(ENUNCIADO DEL EJERCICIO): Por favor, reproduce todo lo que va desde "Destaca el reguero" hasta "manierismo." en el texto sobre el Crucificado, y cambia "esbelto" por "estilizado".

(FRAGMENTO DE PÁGINA):
Destaca el reguero de sangre que brota de la nariz del
Crucificado, nada habitual en otros Crucificados de la época, siendo difícil
constatar si estamos ante una idea de Pacheco o un posible añadido posterior.
El cabello, totalmente tallado al igual que la corona de
espinas, que en realidad son gruesas ramas de espino que se han
trenzado y que forman una especie de casquete, impresionando como se clavan las espinas en el rostro.
El canon
resulta esbelto, y los brazos son cortos, consecuencia de la persistencia del
manierismo.
El
cuerpo es alargado y sin presencia de heridas (no aparece la herida
en el costado), solo la sangre que cae desde la cabeza a
causa de las heridas provocadas por la corona de espinas y las venas muy
inflamadas en los brazos y pies. El estudio anatómico es perfecto en las formas y
comedido en la tensión muscular. El cuerpo está totalmente
proporcionado en todo su conjunto, con aspecto atlético y bien
musculado, quizás por influencia del propio Miguel Ángel. Destaca la morbidez del cuerpo desnudo,
en el que apenas se dejan sentir las huellas de los padecimientos sufridos.

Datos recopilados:
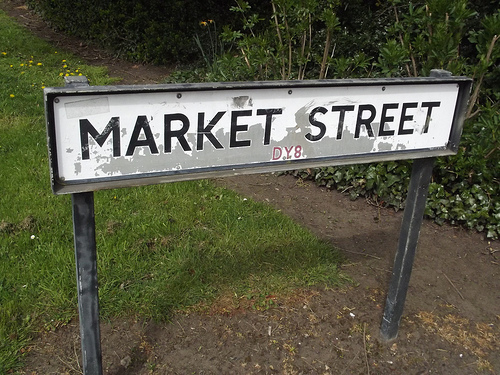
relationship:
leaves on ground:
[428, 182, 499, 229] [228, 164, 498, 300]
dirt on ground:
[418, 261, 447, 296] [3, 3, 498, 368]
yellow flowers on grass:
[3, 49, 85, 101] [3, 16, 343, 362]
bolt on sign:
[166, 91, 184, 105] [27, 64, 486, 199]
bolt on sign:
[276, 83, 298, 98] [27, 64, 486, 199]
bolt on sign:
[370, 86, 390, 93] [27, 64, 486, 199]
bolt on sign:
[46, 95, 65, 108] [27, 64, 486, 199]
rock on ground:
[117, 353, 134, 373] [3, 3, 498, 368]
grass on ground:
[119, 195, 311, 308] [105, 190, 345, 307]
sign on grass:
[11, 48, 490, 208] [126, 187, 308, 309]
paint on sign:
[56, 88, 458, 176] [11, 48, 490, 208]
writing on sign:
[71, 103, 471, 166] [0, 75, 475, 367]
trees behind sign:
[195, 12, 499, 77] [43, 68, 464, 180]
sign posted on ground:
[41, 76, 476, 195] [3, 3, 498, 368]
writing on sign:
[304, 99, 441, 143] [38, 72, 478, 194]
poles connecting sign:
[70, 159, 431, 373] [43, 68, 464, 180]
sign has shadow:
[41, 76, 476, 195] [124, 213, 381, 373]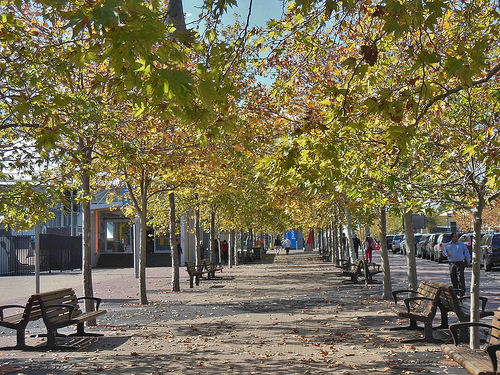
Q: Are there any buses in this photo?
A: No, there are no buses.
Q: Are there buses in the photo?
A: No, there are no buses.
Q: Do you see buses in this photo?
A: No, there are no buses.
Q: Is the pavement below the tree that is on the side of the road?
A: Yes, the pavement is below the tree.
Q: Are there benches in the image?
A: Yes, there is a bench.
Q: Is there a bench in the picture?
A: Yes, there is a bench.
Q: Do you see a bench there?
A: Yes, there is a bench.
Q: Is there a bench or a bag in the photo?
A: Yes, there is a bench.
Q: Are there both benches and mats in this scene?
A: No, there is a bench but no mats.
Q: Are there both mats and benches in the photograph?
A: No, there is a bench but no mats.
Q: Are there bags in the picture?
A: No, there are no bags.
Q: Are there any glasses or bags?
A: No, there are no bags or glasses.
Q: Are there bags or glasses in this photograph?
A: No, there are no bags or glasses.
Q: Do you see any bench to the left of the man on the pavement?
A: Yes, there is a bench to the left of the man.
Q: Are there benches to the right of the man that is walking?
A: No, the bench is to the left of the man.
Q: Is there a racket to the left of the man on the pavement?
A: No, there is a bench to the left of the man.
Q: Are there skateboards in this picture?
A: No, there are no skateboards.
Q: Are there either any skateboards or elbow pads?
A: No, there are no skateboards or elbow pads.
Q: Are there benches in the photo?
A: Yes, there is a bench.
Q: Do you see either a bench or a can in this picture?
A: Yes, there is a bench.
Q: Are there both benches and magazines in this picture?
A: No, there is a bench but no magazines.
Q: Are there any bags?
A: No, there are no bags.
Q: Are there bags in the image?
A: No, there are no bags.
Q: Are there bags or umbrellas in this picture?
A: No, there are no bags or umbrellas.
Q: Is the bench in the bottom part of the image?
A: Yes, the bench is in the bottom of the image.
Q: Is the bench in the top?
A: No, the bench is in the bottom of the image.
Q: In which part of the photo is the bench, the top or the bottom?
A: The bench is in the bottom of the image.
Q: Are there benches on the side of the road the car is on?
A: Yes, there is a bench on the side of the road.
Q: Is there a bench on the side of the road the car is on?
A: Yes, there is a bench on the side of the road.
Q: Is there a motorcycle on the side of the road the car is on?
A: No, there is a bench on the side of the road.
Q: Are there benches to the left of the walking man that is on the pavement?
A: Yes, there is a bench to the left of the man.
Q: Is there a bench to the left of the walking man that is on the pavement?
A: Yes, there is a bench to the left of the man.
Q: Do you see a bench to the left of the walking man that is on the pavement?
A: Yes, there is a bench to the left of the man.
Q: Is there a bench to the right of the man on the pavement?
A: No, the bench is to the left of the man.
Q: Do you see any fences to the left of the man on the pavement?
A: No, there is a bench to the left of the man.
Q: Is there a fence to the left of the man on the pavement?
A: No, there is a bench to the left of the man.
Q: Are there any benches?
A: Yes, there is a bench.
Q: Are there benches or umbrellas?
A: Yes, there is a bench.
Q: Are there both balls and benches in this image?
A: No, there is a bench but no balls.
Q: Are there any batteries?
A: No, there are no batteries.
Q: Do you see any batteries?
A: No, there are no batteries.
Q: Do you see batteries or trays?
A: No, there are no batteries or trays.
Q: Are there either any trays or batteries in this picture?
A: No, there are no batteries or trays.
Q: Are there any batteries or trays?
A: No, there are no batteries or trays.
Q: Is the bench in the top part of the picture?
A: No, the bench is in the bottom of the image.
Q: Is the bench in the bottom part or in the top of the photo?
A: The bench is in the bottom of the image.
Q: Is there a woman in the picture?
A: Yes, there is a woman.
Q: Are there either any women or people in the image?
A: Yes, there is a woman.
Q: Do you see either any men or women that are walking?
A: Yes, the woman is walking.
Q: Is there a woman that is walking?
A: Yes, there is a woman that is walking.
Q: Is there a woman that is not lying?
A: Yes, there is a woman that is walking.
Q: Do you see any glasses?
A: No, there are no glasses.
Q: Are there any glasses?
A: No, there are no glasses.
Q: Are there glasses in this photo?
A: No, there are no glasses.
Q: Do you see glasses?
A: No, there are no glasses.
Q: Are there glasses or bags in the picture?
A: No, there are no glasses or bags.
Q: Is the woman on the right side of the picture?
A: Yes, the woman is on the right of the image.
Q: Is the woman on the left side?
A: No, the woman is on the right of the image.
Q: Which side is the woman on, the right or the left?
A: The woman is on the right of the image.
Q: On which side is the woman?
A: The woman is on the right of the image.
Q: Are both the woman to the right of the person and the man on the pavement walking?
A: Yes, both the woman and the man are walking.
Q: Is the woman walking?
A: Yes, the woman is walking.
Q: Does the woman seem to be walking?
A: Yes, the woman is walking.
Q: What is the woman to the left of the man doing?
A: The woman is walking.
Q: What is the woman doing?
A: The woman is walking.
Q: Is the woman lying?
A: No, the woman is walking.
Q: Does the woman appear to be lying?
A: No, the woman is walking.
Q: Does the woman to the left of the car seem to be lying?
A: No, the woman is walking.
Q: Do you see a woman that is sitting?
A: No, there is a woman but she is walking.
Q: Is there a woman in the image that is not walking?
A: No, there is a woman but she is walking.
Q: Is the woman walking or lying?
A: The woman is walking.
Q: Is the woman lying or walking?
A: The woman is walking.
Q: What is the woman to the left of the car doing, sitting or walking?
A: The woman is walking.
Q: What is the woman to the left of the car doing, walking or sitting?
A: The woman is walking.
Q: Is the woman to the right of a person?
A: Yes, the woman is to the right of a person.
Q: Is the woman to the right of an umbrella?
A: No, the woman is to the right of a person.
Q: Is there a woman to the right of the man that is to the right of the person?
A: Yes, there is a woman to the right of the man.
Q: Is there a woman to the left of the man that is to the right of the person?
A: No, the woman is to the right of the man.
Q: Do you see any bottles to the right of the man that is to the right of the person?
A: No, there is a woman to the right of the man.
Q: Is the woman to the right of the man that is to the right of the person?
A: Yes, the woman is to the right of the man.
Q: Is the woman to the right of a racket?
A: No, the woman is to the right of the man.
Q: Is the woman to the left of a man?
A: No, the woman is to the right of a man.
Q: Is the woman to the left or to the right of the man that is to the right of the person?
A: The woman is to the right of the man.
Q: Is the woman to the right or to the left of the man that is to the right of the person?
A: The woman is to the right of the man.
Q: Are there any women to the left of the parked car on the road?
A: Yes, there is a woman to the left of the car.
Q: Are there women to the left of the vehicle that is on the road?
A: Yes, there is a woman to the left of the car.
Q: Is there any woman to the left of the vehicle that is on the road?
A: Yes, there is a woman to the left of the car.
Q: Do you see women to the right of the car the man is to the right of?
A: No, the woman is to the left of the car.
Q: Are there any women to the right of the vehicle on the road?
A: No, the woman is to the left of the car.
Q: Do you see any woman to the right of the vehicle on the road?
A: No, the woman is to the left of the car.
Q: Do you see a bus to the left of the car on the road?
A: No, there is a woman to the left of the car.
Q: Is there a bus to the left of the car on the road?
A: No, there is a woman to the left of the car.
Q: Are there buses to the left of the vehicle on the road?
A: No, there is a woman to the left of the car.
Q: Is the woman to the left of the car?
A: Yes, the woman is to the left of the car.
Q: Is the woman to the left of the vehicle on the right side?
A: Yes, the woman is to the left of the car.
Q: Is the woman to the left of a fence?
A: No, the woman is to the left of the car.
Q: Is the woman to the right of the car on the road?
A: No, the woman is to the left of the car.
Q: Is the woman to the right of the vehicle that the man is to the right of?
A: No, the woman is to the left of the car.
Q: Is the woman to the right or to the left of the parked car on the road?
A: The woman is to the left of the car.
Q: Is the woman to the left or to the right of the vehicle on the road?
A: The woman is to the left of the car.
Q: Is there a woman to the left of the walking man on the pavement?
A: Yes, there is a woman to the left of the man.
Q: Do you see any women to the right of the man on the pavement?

(SOLUCIÓN DEL EJERCICIO):
Destaca el reguero de sangre que brota de la nariz del
Crucificado, nada habitual en otros Crucificados de la época, siendo difícil
constatar si estamos ante una idea de Pacheco o un posible añadido posterior.
El cabello, totalmente tallado al igual que la corona de
espinas, que en realidad son gruesas ramas de espino que se han
trenzado y que forman una especie de casquete, impresionando como se clavan las espinas en el rostro.
El canon
resulta estilizado, y los brazos son cortos, consecuencia de la persistencia del
manierismo.